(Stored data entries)

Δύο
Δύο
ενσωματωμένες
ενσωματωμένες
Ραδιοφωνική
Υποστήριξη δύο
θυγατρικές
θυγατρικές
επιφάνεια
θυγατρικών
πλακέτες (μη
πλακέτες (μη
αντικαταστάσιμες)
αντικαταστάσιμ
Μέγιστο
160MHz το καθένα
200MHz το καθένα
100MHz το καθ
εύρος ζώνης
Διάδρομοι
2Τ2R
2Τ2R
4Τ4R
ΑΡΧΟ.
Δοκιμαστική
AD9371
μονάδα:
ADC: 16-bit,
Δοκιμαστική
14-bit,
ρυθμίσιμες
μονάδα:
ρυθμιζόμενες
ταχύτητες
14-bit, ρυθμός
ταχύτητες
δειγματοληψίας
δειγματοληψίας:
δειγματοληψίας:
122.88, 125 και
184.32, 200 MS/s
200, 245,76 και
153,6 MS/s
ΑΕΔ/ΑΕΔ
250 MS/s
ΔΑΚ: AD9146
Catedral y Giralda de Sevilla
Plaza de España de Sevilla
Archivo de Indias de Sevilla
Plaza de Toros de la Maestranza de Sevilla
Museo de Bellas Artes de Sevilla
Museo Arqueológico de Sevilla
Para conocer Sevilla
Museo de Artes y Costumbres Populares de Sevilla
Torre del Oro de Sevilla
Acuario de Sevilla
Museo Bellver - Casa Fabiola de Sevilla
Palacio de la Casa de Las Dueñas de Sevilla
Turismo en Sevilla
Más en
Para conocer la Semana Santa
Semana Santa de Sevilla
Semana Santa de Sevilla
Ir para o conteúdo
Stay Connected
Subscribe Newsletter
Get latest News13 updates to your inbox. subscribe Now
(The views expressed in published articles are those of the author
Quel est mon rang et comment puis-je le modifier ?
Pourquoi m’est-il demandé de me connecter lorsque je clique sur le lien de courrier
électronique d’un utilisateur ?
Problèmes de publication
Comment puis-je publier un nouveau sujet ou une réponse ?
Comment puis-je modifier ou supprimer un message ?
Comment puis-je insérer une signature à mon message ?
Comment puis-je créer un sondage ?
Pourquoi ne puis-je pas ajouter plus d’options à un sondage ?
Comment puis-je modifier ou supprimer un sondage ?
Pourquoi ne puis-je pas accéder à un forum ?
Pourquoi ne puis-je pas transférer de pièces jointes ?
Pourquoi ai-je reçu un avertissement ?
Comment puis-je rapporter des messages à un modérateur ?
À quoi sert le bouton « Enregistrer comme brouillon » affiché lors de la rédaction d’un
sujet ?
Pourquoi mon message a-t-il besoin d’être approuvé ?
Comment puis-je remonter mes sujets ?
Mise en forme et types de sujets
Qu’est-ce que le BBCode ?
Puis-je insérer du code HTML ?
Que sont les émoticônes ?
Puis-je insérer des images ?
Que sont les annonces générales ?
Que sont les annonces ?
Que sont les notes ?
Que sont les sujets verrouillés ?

* **TASK GOAL**:
All of the data must be set down again exactly.

* **EXERCISE SOLUTION**:
Δύο
Δύο
ενσωματωμένες
ενσωματωμένες
Ραδιοφωνική
Υποστήριξη δύο
θυγατρικές
θυγατρικές
επιφάνεια
θυγατρικών
πλακέτες (μη
πλακέτες (μη
αντικαταστάσιμες)
αντικαταστάσιμ
Μέγιστο
160MHz το καθένα
200MHz το καθένα
100MHz το καθ
εύρος ζώνης
Διάδρομοι
2Τ2R
2Τ2R
4Τ4R
ΑΡΧΟ.
Δοκιμαστική
AD9371
μονάδα:
ADC: 16-bit,
Δοκιμαστική
14-bit,
ρυθμίσιμες
μονάδα:
ρυθμιζόμενες
ταχύτητες
14-bit, ρυθμός
ταχύτητες
δειγματοληψίας
δειγματοληψίας:
δειγματοληψίας:
122.88, 125 και
184.32, 200 MS/s
200, 245,76 και
153,6 MS/s
ΑΕΔ/ΑΕΔ
250 MS/s
ΔΑΚ: AD9146
Catedral y Giralda de Sevilla
Plaza de España de Sevilla
Archivo de Indias de Sevilla
Plaza de Toros de la Maestranza de Sevilla
Museo de Bellas Artes de Sevilla
Museo Arqueológico de Sevilla
Para conocer Sevilla
Museo de Artes y Costumbres Populares de Sevilla
Torre del Oro de Sevilla
Acuario de Sevilla
Museo Bellver - Casa Fabiola de Sevilla
Palacio de la Casa de Las Dueñas de Sevilla
Turismo en Sevilla
Más en
Para conocer la Semana Santa
Semana Santa de Sevilla
Semana Santa de Sevilla
Ir para o conteúdo
Stay Connected
Subscribe Newsletter
Get latest News13 updates to your inbox. subscribe Now
(The views expressed in published articles are those of the author
Quel est mon rang et comment puis-je le modifier ?
Pourquoi m’est-il demandé de me connecter lorsque je clique sur le lien de courrier
électronique d’un utilisateur ?
Problèmes de publication
Comment puis-je publier un nouveau sujet ou une réponse ?
Comment puis-je modifier ou supprimer un message ?
Comment puis-je insérer une signature à mon message ?
Comment puis-je créer un sondage ?
Pourquoi ne puis-je pas ajouter plus d’options à un sondage ?
Comment puis-je modifier ou supprimer un sondage ?
Pourquoi ne puis-je pas accéder à un forum ?
Pourquoi ne puis-je pas transférer de pièces jointes ?
Pourquoi ai-je reçu un avertissement ?
Comment puis-je rapporter des messages à un modérateur ?
À quoi sert le bouton « Enregistrer comme brouillon » affiché lors de la rédaction d’un
sujet ?
Pourquoi mon message a-t-il besoin d’être approuvé ?
Comment puis-je remonter mes sujets ?
Mise en forme et types de sujets
Qu’est-ce que le BBCode ?
Puis-je insérer du code HTML ?
Que sont les émoticônes ?
Puis-je insérer des images ?
Que sont les annonces générales ?
Que sont les annonces ?
Que sont les notes ?
Que sont les sujets verrouillés ?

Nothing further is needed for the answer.